Shot noise of inelastic tunneling through quantum dot systems

We present a theoretical analysis of the effect of inelastic electron scattering on current and its fluctuations in a mesoscopic quantum dot (QD) connected to two leads, based on a recently developed nonperturbative technique involving the approximate mapping of the many-body electron-phonon coupling problem onto a multichannel single-electron scattering problem. In this, we apply the Büttiker scattering theory of shot noise for a two-terminal mesoscopic device to the multichannel case with differing weight factors and examine zero-frequency shot noise for two special cases: (i) a single-molecule QD and (ii) coupled semiconductor QDs. The nonequilibrium Green’s function method facilitates calculation of single-electron transmission and reflection amplitudes for inelastic processes under nonequilibrium conditions in the mapping model. For the single-molecule QD we find that, in the presence of the electron-phonon interaction, both differential conductance and differential shot noise display additional peaks as bias-voltage increases due to phonon-assisted processes. In the case of coupled QDs, our nonperturbative calculations account for the electron-phonon interaction on an equal footing with couplings to the leads, as well as the coupling between the two dots. Our results exhibit oscillations in both the current and shot noise as functions of the energy difference between the two QDs, resulting from the spontaneous emission of phonons in the nonlinear transport process. In the “zero-phonon” resonant tunneling regime, the shot noise exhibits a double peak, while in the “one-phonon” region, only a single peak appears.

Figure 1

Schematic description of the inelastic scattering problem for (a) a single site and (b) two sites in series, both with on-site EPI. Each phonon state of the site, taken jointly with the Bloch state of the electron in the lead, can be visualized as a pseudochannel labeled by $n$, which is connected to the two leads with hopping parameters ${\Gamma }_{L∕R}$. These channels are connected vertically by the EPI, ${\lambda }_j$.

Figure 2

(a) The calculated total current $I$ (thick line), elastic current $I^{\mathrm{el}}$ (thin line); (b) the zero-frequency shot noise $S$ (thick line), its elastic part $S^{\mathrm{el}}$ (thin line); and (c) the corresponding differential conductance $dI∕dV$ (dashed line) and differential shot noise $dS∕dV$ (solid line) as functions of applied bias voltage for a single-molecular QD with bare level ${ϵ}_d=1.0$. For comparison, we also plot the current and shot noise in the case without the phonon bath.
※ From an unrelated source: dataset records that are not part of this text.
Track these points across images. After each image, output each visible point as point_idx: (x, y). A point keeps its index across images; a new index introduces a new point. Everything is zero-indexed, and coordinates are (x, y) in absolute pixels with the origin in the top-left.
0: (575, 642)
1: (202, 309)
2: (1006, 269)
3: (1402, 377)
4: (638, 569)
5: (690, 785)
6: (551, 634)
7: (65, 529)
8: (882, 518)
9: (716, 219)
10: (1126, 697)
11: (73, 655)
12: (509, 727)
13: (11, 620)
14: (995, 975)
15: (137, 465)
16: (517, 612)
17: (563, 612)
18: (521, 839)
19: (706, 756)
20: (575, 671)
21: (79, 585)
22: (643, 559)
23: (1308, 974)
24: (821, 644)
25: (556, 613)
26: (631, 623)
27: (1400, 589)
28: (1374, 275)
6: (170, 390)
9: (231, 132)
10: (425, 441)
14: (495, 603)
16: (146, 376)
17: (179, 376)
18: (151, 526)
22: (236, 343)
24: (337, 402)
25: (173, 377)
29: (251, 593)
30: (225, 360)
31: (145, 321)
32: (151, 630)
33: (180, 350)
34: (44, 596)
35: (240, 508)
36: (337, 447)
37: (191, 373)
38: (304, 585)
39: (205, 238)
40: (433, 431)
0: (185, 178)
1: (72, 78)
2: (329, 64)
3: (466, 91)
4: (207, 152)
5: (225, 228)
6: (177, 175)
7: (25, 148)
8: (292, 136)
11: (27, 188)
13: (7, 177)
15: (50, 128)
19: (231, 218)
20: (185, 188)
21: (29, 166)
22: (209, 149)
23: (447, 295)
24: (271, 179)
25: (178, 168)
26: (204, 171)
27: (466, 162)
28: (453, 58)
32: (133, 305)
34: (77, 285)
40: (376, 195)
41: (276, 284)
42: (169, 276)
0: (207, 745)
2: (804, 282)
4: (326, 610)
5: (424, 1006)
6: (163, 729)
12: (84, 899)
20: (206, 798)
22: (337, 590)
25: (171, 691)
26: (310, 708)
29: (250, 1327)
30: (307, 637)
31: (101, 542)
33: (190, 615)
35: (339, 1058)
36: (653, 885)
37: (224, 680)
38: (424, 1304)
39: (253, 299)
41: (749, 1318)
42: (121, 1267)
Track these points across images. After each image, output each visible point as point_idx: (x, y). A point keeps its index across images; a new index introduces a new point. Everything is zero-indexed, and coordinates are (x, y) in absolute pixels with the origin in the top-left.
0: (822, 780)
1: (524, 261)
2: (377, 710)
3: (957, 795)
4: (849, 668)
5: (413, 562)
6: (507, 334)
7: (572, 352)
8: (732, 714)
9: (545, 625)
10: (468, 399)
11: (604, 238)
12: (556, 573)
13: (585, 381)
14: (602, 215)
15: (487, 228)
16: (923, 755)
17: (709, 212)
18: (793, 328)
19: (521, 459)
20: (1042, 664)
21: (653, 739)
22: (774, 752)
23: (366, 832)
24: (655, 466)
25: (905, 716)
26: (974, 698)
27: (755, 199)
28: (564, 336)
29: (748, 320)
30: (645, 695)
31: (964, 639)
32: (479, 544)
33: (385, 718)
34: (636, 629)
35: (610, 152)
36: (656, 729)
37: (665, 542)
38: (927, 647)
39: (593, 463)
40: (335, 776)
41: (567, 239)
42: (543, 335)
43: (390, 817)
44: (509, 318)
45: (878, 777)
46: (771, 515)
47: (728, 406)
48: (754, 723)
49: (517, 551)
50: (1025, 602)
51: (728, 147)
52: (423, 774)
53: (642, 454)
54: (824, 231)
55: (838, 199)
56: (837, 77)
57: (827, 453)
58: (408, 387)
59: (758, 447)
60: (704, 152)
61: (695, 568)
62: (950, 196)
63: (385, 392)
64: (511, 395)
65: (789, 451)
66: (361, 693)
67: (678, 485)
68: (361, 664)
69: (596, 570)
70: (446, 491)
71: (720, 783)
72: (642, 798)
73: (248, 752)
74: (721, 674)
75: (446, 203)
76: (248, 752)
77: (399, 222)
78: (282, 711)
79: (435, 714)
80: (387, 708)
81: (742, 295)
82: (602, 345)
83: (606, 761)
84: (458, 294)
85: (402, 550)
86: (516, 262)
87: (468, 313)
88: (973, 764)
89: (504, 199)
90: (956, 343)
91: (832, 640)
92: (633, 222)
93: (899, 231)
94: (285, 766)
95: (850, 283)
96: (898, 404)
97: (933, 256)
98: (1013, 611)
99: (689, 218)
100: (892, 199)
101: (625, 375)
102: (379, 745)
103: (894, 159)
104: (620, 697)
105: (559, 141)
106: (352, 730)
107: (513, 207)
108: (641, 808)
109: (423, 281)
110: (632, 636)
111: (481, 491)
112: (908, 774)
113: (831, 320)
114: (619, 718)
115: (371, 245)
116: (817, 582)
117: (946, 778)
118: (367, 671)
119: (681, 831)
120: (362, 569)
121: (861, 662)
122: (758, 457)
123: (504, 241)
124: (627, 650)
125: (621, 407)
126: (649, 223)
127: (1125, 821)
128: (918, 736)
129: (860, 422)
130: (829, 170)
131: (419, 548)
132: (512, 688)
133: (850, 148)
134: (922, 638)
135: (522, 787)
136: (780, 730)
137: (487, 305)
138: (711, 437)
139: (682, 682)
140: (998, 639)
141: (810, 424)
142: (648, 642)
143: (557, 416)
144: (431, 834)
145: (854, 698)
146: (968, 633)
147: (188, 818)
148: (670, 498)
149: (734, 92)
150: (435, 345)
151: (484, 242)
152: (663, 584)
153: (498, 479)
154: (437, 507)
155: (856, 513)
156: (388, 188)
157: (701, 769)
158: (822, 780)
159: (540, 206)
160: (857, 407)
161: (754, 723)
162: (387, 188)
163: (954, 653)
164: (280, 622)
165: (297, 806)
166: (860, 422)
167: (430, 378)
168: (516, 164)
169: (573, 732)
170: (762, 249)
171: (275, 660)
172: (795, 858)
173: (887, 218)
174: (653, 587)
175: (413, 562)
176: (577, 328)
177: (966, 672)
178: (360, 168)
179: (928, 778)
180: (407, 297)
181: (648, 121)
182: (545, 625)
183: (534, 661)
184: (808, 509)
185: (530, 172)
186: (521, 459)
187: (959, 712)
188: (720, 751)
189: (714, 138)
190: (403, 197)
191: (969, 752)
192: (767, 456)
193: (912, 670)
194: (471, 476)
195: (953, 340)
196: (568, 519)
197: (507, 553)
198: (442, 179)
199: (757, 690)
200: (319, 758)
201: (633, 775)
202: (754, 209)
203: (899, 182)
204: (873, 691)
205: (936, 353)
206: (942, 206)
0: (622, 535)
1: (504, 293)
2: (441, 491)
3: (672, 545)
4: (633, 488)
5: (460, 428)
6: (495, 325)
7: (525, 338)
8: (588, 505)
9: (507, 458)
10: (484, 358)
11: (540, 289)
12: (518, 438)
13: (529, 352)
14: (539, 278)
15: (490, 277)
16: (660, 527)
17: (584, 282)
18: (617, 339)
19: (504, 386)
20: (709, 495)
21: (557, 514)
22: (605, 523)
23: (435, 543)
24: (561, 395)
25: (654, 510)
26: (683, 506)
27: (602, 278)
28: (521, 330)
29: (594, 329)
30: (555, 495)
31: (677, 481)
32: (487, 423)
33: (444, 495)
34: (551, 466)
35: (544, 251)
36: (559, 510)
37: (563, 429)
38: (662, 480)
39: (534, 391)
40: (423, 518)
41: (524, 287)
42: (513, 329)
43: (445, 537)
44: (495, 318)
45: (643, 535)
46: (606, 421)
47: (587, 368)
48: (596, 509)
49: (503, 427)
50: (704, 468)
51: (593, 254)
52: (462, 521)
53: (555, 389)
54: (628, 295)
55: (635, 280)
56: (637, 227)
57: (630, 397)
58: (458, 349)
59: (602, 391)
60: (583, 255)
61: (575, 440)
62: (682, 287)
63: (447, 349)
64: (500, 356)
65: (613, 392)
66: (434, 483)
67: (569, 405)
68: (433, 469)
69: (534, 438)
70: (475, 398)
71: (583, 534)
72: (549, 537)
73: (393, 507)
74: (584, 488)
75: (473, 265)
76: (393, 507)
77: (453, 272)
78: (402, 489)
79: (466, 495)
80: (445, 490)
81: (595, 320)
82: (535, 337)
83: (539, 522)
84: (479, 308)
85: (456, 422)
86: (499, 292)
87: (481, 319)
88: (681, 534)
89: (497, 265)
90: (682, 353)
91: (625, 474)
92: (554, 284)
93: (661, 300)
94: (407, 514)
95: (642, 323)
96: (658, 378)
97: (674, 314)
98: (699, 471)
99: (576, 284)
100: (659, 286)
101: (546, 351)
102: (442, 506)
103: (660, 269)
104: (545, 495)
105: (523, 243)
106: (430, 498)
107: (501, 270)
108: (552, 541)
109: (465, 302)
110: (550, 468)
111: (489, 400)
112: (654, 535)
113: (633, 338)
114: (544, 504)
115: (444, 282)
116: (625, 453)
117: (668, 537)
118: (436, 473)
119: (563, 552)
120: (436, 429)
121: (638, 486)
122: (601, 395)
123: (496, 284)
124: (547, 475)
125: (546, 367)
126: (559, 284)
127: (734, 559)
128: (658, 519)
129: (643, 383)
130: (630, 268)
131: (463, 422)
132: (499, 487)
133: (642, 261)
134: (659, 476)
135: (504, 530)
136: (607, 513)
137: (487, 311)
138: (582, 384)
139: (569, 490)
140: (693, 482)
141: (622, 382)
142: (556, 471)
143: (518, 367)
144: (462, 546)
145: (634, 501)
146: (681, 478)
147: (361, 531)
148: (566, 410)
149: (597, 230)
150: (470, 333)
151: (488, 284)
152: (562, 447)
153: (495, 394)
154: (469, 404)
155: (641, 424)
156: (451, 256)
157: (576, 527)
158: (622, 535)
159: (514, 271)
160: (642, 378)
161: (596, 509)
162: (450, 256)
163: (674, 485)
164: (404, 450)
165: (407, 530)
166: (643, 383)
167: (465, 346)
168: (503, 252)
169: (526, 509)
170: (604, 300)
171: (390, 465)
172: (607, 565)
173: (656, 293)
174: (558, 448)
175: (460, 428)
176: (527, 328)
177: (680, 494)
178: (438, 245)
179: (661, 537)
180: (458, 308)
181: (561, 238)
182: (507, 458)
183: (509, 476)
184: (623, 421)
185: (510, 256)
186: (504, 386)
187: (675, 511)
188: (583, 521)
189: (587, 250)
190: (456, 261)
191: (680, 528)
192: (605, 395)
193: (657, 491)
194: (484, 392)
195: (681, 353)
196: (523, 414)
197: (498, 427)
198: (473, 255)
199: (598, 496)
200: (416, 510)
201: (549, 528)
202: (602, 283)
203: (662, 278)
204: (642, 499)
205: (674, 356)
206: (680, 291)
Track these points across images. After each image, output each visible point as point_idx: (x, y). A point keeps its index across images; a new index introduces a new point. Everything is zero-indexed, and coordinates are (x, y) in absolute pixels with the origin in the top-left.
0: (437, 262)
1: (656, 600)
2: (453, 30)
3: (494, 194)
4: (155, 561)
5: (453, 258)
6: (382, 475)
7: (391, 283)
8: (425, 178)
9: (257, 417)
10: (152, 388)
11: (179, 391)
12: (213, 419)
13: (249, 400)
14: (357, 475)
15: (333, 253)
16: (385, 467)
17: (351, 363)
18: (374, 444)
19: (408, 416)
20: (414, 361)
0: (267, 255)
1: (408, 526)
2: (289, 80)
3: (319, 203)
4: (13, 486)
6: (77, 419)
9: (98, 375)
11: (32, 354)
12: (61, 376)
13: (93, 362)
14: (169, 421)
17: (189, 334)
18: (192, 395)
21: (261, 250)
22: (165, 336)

The other parameters used in the calculation are $\Gamma =0.04$, ${\omega }_{ph}=1.0$, and $\lambda =0.5$. The temperature is set to $T=0.04$.

Figure 3

Fano factor vs bias-voltage $V$. Solid line denotes results with EPI, while the dashed line denotes results without EPI. The parameters are the same as in Fig. 2.

Figure 4

Predicted tunneling current as a function of the energy difference, $\epsilon$. (a) The total current $I_{\mathrm{tot}}$, its elastic component $I_{\mathrm{el}}$, its inelastic part $I_{\mathrm{inel}}$, and the current without phonon bath (thin line) vs $\epsilon$ (with $\Gamma =T_c=0.25$, EPI constants ${\lambda }_1=-{\lambda }_2=0.1875$, and temperature $T=0.125$); (b) the total currents (thick lines) and currents without EPI (thin lines) for various couplings, $T_c$, between the two QDs.

Figure 5

Zero-frequency shot noise vs $\epsilon$. (a) Total shot noise, $S_{\mathrm{tot}}$; its elastic part, $S_{\mathrm{el}}$; its inelastic part, $S_{\mathrm{inel}}$; and shot noise with no EPI (thin line). The parameters are the same as in Fig. 4a; (b) shot noise with (thick lines) and without (thin lines) EPI for several different values of $T_c$.

Figure 6

Fano factor vs $\epsilon$. (a) Fano factors with (thick curve) and without (thin curve) EPI for the same system as in Fig. 4a; (b) Fano factors for several different values of $T_c$.